(TASK REQUIREMENTS):
1: Decide whether each statement below agrees with the building-maintenance passage. Answer yes or no for each, and quote the deciding words of the passage.
(a) Schneider works for a company based in Union, New Jersey.
(b) Only buildings with elaborate HVAC systems recycle contaminants.
(c) Spring is described as the season for hunkering down.
2: Pick up the building-maintenance passage after its last sentence and continue the text.
[[ SUPPLIED PASSAGE open ]]
Also in spring, the pumps that take water from areas of the building to the city drains during a flood command special attention. They should be tested and debris should be removed.
Clear the Air
Winter is the season for hunkering down, staying warm and cozy at home. With windows closed, A/C units sealed off, we cook at home or order out, watch TV, read a book—bide time through the long, cold, dark winter nights until spring has sprung.
Three or four months with the windows closed and co-op and condo units at maximum occupation, as the environmental professionals call it, leaves a toll on ventilation and exhaust systems in the building.
According to Ryan Schneider, managing director of sales at Chute Master Environmental based in Union, New Jersey, “With greater occupation during the winter a number of contaminants and air pollutants, specifically pet dander, dust or even chemicals, are pulled into the HVAC system and re-circulated up to five and seven times a day.”
Even buildings without elaborate HVAC systems recycle contaminants through bathroom and kitchen exhaust vents and ducts. With windows closed, explains Schneider, “all the heat and condensation and buildup in the air in the bathroom goes to the path of least resistance: the exhaust vent.”
[[ SUPPLIED PASSAGE closed ]]
[[ EXCERPTED DATA open ]]
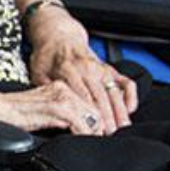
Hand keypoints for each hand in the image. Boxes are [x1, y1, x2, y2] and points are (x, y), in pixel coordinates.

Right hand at [0, 80, 111, 135]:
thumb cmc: (12, 113)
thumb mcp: (41, 111)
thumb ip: (58, 115)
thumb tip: (74, 128)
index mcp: (59, 88)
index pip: (89, 103)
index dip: (98, 119)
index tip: (102, 132)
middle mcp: (63, 89)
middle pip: (94, 108)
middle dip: (102, 125)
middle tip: (106, 138)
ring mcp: (60, 97)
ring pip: (90, 114)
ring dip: (96, 130)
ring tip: (99, 141)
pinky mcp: (55, 108)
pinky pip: (79, 122)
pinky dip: (85, 133)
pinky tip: (85, 140)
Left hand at [26, 16, 137, 132]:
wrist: (58, 37)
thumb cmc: (47, 57)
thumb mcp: (38, 72)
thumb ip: (45, 89)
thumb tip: (49, 108)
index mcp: (69, 69)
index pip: (82, 94)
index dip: (89, 112)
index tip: (92, 127)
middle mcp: (88, 68)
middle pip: (101, 96)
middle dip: (107, 116)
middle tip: (110, 133)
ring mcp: (101, 68)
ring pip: (114, 91)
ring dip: (120, 110)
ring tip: (122, 126)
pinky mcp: (109, 68)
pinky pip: (125, 81)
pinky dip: (130, 94)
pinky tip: (131, 108)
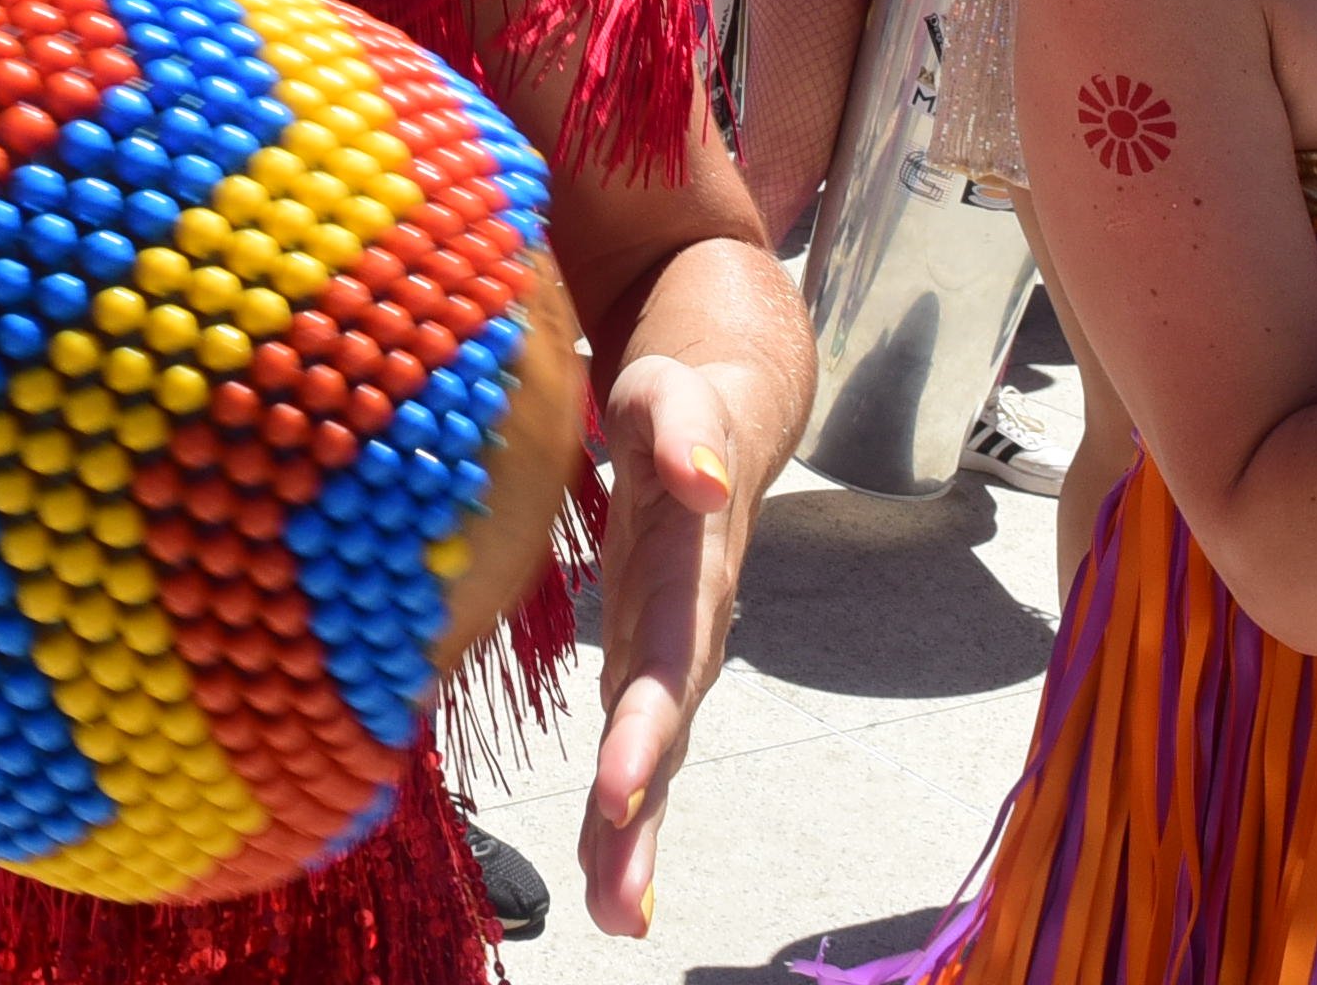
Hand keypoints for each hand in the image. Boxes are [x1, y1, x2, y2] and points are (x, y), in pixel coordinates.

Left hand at [580, 351, 749, 935]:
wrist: (711, 421)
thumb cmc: (678, 404)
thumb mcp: (673, 396)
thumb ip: (684, 432)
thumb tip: (701, 477)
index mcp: (693, 574)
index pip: (668, 658)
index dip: (647, 725)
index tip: (620, 790)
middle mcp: (689, 632)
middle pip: (667, 735)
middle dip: (642, 818)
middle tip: (617, 903)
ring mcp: (669, 658)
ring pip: (654, 762)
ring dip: (632, 842)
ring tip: (613, 919)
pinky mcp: (644, 670)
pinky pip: (631, 754)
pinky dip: (617, 821)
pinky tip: (605, 887)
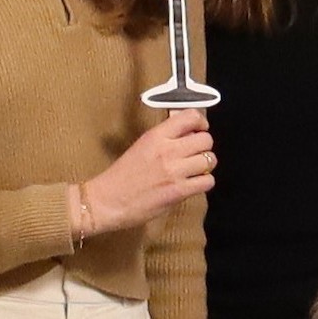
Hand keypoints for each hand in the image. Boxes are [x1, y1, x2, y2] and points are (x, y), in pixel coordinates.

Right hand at [70, 116, 216, 240]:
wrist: (107, 200)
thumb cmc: (121, 175)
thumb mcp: (142, 146)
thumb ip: (164, 138)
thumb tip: (188, 132)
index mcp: (156, 135)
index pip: (190, 117)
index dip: (200, 123)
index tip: (198, 130)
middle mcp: (167, 150)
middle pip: (206, 140)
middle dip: (204, 147)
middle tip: (195, 154)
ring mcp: (174, 171)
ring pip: (210, 160)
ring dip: (205, 166)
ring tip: (194, 171)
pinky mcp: (178, 191)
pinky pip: (207, 182)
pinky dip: (204, 183)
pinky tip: (193, 184)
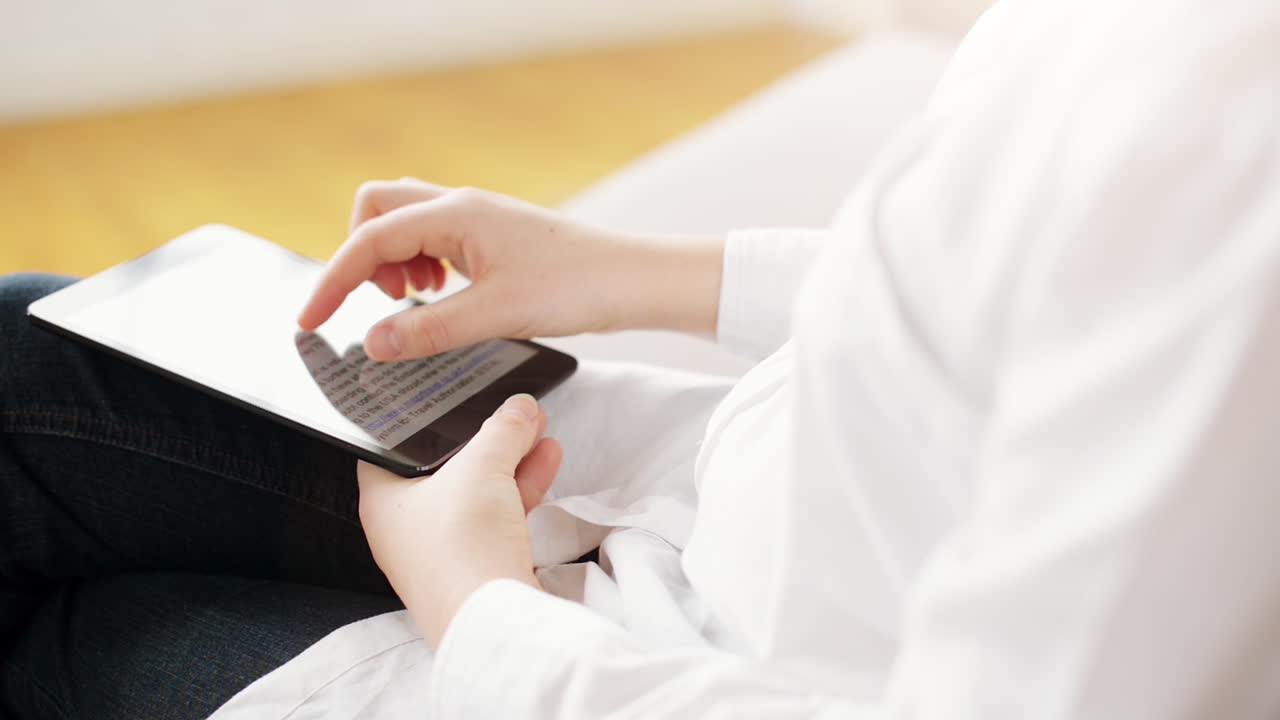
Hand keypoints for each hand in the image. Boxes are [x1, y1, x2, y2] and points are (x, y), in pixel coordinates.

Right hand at [297, 178, 723, 360]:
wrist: (632, 280)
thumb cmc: (576, 286)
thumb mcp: (494, 315)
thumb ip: (428, 329)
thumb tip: (373, 342)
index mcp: (455, 214)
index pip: (368, 239)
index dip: (332, 281)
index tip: (311, 320)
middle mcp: (461, 206)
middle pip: (376, 209)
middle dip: (362, 255)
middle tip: (384, 303)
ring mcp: (477, 218)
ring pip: (405, 220)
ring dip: (394, 259)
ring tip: (419, 300)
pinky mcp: (492, 236)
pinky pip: (434, 237)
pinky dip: (422, 263)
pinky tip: (445, 294)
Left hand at [357, 393, 560, 646]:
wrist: (492, 620)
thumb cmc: (463, 543)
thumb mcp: (482, 468)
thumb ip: (501, 430)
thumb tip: (519, 407)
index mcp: (383, 499)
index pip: (390, 444)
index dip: (419, 417)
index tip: (445, 394)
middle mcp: (405, 526)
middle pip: (443, 466)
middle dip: (482, 435)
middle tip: (508, 409)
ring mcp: (441, 548)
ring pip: (475, 491)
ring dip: (508, 459)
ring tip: (537, 425)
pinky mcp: (475, 565)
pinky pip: (495, 516)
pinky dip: (518, 488)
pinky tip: (546, 459)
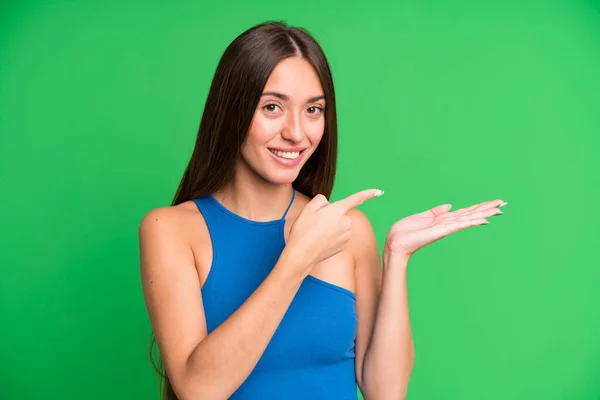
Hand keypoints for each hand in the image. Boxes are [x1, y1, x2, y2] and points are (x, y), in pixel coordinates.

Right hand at [287, 189, 383, 272]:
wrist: (302, 254)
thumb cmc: (304, 230)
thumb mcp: (308, 208)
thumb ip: (321, 200)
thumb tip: (328, 205)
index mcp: (338, 210)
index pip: (356, 198)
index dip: (369, 194)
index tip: (380, 191)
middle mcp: (346, 222)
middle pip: (341, 213)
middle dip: (331, 215)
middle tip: (315, 222)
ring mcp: (346, 235)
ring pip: (340, 225)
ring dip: (331, 227)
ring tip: (316, 233)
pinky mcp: (344, 246)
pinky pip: (339, 236)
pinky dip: (332, 237)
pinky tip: (321, 241)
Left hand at [384, 199, 506, 259]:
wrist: (395, 242)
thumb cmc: (405, 231)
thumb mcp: (421, 217)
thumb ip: (436, 211)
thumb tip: (449, 205)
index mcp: (443, 220)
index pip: (465, 212)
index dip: (479, 207)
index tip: (493, 203)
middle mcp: (448, 224)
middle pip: (471, 214)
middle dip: (486, 209)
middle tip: (504, 204)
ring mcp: (446, 228)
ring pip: (469, 218)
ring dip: (484, 213)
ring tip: (499, 210)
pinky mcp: (441, 231)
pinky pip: (459, 225)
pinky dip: (471, 222)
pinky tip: (483, 220)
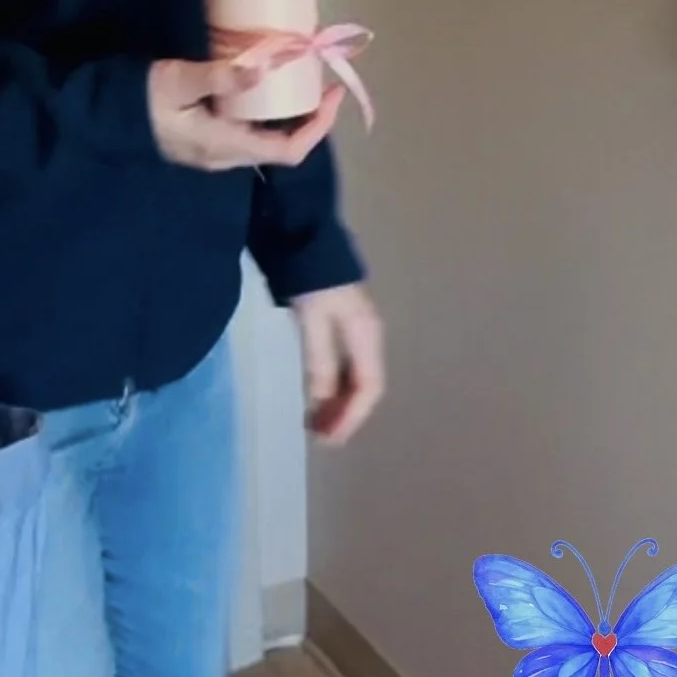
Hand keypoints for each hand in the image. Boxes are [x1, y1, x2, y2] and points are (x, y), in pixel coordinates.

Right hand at [148, 59, 344, 173]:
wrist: (105, 115)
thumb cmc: (142, 99)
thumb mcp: (179, 81)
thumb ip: (220, 78)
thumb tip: (266, 69)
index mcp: (227, 146)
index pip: (289, 151)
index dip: (318, 127)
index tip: (333, 94)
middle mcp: (228, 155)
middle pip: (284, 147)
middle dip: (310, 117)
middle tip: (320, 80)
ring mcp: (218, 151)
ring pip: (268, 139)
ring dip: (290, 115)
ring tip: (300, 79)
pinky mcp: (209, 139)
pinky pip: (251, 131)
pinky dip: (269, 112)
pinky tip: (267, 86)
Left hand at [293, 282, 384, 445]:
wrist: (307, 238)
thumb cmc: (311, 281)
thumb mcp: (313, 323)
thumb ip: (319, 363)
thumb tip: (321, 405)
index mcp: (366, 336)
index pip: (369, 388)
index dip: (351, 417)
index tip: (329, 439)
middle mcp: (369, 337)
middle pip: (366, 387)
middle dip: (345, 415)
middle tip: (320, 438)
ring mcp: (359, 331)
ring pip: (356, 378)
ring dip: (339, 403)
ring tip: (317, 424)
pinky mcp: (344, 326)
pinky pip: (346, 367)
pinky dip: (333, 387)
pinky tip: (318, 397)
[[ EXCERPTED DATA closed ]]
(TASK-BY-TASK ANSWERS):
1:
(a) Yes: "Chute Master Environmental based in Union, New Jersey"
(b) No: "Even buildings without elaborate HVAC systems recycle contaminants through bathroom and kitchen exhaust vents and ducts."
(c) No: "Winter is the season for hunkering down"

2:
The building should call in an environmental cleaning professional in the spring to access the health of the ventilation duct work throughout the building and, if necessary, clean the ducts to remove the buildup of contaminants. The professionals use powerful EPA-approved HEPA vacuums to suck up and dispose of fine particles. If clogged, the ducts can release contaminated air into the living spaces. And clogged ducts put stress on the building’s mechanical exhaust systems.
What Goes Down
In winter, everyone suddenly discovers how close they are to the trash room.
“During the holidays people throw anything and everything down the trash chute, and in winter people order food in more,” says Schneider—“and not everybody packages their garbage the way they should.”
The contents of leaking trash bags and open bottles and containers stick to the trash chutes and accumulate in the basement trash compactor, causing a buildup of odor and organic debris, which can attract pests. Items such as unopened paint cans can cause a fire hazard.
Also, says Schneider, “when you don't clean the mechanical properties of the trash chute it tends to break, pumps tend to go, hoses tend to go, and you end up paying for costly repairs and replacing your compactor years earlier than you should.”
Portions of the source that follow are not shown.